Les ours bruns de nos régions ont survécu au pic de froid de la dernière glaciation il y a 22 000 ans. Ce sont leurs descendants qui peuplent aujourd’hui encore les forêts du nord et du sud de l’Europe. C’est ce qui ressort d’une analyse génétique de restes fossiles d’ours notamment conservés dans nos collections
Au cours de la dernière période glaciaire, le nord de l'Europe était recouvert d’inlandsis (calottes glaciaires). Les chercheurs considèrent de telles périodes de froid extrême comme des goulots d'étranglement pour de nombreuses espèces de zones tempérées : soit leurs populations déclinent, soit elles migrent vers des zones plus chaudes. Quand le climat se radoucit, les survivants repeuplent les zones dégelées et peuvent à nouveau prospérer.
Des ancêtres belges
On pensait que c’est ce qui s’était passé pour l’ours brun (Ursus arctos) : la population européenne actuelle descendait de populations qui auraient survécu à la dernière glaciation en se retirant dans les régions plus chaudes de la Méditerranée.
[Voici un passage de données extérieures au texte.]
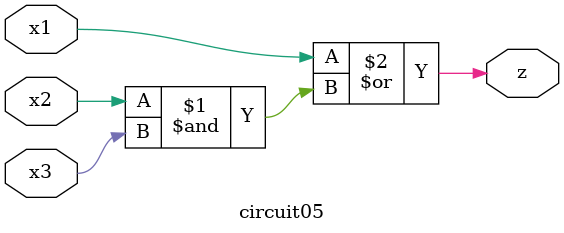
<source format=v>
module circuit05(x1, x2, x3, z);
input x1, x2, x3;
output z;

assign z = (x1|(x2&x3));

endmodule

</source>
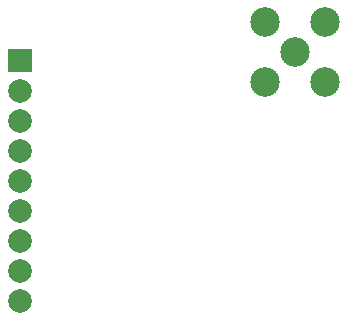
<source format=gbr>
G04 start of page 6 for group -4062 idx -4062 *
G04 Title: Dom32RF, soldermask *
G04 Creator: pcb 4.0.2 *
G04 CreationDate: Tue Feb 12 11:34:35 2019 UTC *
G04 For: walter *
G04 Format: Gerber/RS-274X *
G04 PCB-Dimensions (mil): 1181.10 1181.10 *
G04 PCB-Coordinate-Origin: lower left *
%MOIN*%
%FSLAX25Y25*%
%LNBOTTOMMASK*%
%ADD39C,0.0984*%
%ADD38C,0.0787*%
%ADD37C,0.0001*%
G54D37*G36*
X6142Y102795D02*Y94921D01*
X14016D01*
Y102795D01*
X6142D01*
G37*
G54D38*X10079Y88858D03*
G54D39*X101575Y101654D03*
X91575Y91654D03*
Y111654D03*
X111575Y91654D03*
Y111654D03*
G54D38*X10079Y78858D03*
Y68858D03*
Y58858D03*
Y48858D03*
Y38858D03*
Y28858D03*
Y18858D03*
M02*

</source>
Mais l’étude récente de restes d’ours de nos régions remet cette théorie en question. « Nous avons pu obtenir une datation absolue de ces ossements qui prouve qu’il y avait toujours des ours dans les grottes belges et françaises au cours du dernier maximum glaciaire », explique la paléontologue Mietje Germonpré (IRSNB). « En outre, leur ADN mitochondrial correspond à celui des populations ultérieures en Europe du Nord, dans les îles britanniques et en Europe du Sud. Autrement dit, une grande partie de la population européenne actuelle ne descend pas des ours bruns d’Espagne, mais bien des ours de nos régions. »
À partir de l'analyse statistique des données génétiques, les chercheurs ont également déduit les fluctuations de taille des populations au fil du temps. À la fin du Pléistocène, les populations diminuent ; il y a 30 000 ans, elles commencent à augmenter. Elles déclinent à nouveau à partir du pic de froid de la dernière période glaciaire, il y a environ 22 000 ans, jusqu'à il y a environ 15 000 ans. Puis elles reprennent mais vers le milieu de l'Holocène, il y a environ 6 000 ans, elles diminuent fortement, dix fois plus vite qu'auparavant. Ce déclin se poursuit encore aujourd'hui.
Des ours végétariens
L'analyse des isotopes stables de l'azote contenu dans les ossements étudiés confirme que les ours bruns étaient passés à une alimentation plus riche en plantes avant même le pic glaciaire. Ce changement est probablement dû à l'extinction de l'ours des cavernes herbivore, il y a 30 000 à 25 000 ans, libérant une nouvelle niche écologique pour l'ours brun.
L'étude est parue dans la revue professionnelle Ecology and Evolution.